According to Ms. Cobus, there are currently two separate police investigations going on. The first is a criminal investigation against those who attacked both groups. The second investigation is to address the matter of police misconduct in regards to the matter. Ms. Cobus also indicated that according to the chief of police, the misconduct investigation is considered a higher priority.

One of the other issues that Ms. Cobus addressed were the rumors surrounding FBI involvement in the investigation. She wished to make it clear that the FBI was only investigating the allegations of police misconduct. At this time, the FBI simply does not have the jurisdiction to investigate a hate crime based on sexual orientation. As an aside, this is why the current legislation that would add sexual orientation to the federal hate crimes law is so important. If this legislation passes, the FBI would have jurisdiction in future incidents of this nature.

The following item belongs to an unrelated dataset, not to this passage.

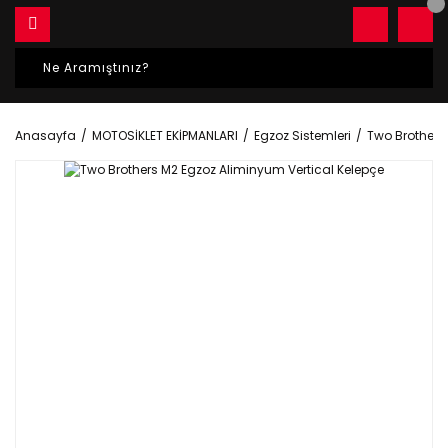
Anasayfa
MOTOSİKLET EKİPMANLARI
Egzoz Sistemleri
Two Brothers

Afterwards, members of the community were given their chance to speak and express their feelings. Most notably, those with similar experiences were encouraged to share them. I didn’t count them (or record their stories), but I’d estimate that seven or eight people spoke up to share similar experiences of being harassed, stalked, or assaulted, only to have poor police response. Needless to say, there was a great deal of anger and tension in the room. It’s no surprised that the organizers asked a member of the LGBT who is a psychologist to mediate this portion of the night’s agenda.

The night concluded with a half hour brainstorming session where everyone in attendance was invited to bring up their suggestions on how to prevent such future incidents — or at least improve how they’re handled. Ideas were wildly varied and included everything from improved training for police officers in handling these kinds of crimes to protests and demonstrations. There were a number of excellent suggestions, and I hope that we as a community find a way to implement many of them in the coming months.